■ **Material for this task**
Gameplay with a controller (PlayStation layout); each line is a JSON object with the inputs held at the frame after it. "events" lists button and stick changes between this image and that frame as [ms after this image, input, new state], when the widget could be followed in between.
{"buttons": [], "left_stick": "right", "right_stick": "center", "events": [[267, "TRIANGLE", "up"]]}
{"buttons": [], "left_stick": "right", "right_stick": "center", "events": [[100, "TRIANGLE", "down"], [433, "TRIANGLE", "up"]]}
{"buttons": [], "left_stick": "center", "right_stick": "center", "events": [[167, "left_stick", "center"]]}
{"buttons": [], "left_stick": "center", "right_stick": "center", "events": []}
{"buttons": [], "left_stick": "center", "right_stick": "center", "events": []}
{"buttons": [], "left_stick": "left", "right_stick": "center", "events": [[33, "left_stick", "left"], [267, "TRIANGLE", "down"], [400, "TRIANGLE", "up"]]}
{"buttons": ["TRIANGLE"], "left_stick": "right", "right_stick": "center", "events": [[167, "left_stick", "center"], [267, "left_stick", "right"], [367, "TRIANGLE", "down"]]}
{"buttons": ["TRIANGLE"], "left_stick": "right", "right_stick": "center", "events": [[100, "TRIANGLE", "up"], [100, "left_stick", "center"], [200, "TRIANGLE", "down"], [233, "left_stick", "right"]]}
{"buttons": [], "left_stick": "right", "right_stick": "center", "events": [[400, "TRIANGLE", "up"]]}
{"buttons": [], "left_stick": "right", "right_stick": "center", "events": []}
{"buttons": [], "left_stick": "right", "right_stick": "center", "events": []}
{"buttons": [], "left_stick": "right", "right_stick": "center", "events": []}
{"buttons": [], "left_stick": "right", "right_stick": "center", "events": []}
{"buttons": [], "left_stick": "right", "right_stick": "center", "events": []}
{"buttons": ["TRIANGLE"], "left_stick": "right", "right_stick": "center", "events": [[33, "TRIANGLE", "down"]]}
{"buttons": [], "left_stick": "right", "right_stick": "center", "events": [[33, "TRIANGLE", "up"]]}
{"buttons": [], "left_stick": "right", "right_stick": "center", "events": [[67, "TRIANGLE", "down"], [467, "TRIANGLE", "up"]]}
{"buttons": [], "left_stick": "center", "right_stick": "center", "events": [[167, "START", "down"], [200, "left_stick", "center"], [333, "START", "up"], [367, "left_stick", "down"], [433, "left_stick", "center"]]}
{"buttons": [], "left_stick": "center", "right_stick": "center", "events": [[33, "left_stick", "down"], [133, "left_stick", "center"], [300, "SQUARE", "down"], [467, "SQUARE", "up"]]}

■ **What is expected**
Render the whole set of entries again, exactly as given.

■ **Exercise result**
Gameplay with a controller (PlayStation layout); each line is a JSON object with the inputs held at the frame after it. "events" lists button and stick changes between this image and that frame as [ms after this image, input, new state], when the widget could be followed in between.
{"buttons": [], "left_stick": "right", "right_stick": "center", "events": [[267, "TRIANGLE", "up"]]}
{"buttons": [], "left_stick": "right", "right_stick": "center", "events": [[100, "TRIANGLE", "down"], [433, "TRIANGLE", "up"]]}
{"buttons": [], "left_stick": "center", "right_stick": "center", "events": [[167, "left_stick", "center"]]}
{"buttons": [], "left_stick": "center", "right_stick": "center", "events": []}
{"buttons": [], "left_stick": "center", "right_stick": "center", "events": []}
{"buttons": [], "left_stick": "left", "right_stick": "center", "events": [[33, "left_stick", "left"], [267, "TRIANGLE", "down"], [400, "TRIANGLE", "up"]]}
{"buttons": ["TRIANGLE"], "left_stick": "right", "right_stick": "center", "events": [[167, "left_stick", "center"], [267, "left_stick", "right"], [367, "TRIANGLE", "down"]]}
{"buttons": ["TRIANGLE"], "left_stick": "right", "right_stick": "center", "events": [[100, "TRIANGLE", "up"], [100, "left_stick", "center"], [200, "TRIANGLE", "down"], [233, "left_stick", "right"]]}
{"buttons": [], "left_stick": "right", "right_stick": "center", "events": [[400, "TRIANGLE", "up"]]}
{"buttons": [], "left_stick": "right", "right_stick": "center", "events": []}
{"buttons": [], "left_stick": "right", "right_stick": "center", "events": []}
{"buttons": [], "left_stick": "right", "right_stick": "center", "events": []}
{"buttons": [], "left_stick": "right", "right_stick": "center", "events": []}
{"buttons": [], "left_stick": "right", "right_stick": "center", "events": []}
{"buttons": ["TRIANGLE"], "left_stick": "right", "right_stick": "center", "events": [[33, "TRIANGLE", "down"]]}
{"buttons": [], "left_stick": "right", "right_stick": "center", "events": [[33, "TRIANGLE", "up"]]}
{"buttons": [], "left_stick": "right", "right_stick": "center", "events": [[67, "TRIANGLE", "down"], [467, "TRIANGLE", "up"]]}
{"buttons": [], "left_stick": "center", "right_stick": "center", "events": [[167, "START", "down"], [200, "left_stick", "center"], [333, "START", "up"], [367, "left_stick", "down"], [433, "left_stick", "center"]]}
{"buttons": [], "left_stick": "center", "right_stick": "center", "events": [[33, "left_stick", "down"], [133, "left_stick", "center"], [300, "SQUARE", "down"], [467, "SQUARE", "up"]]}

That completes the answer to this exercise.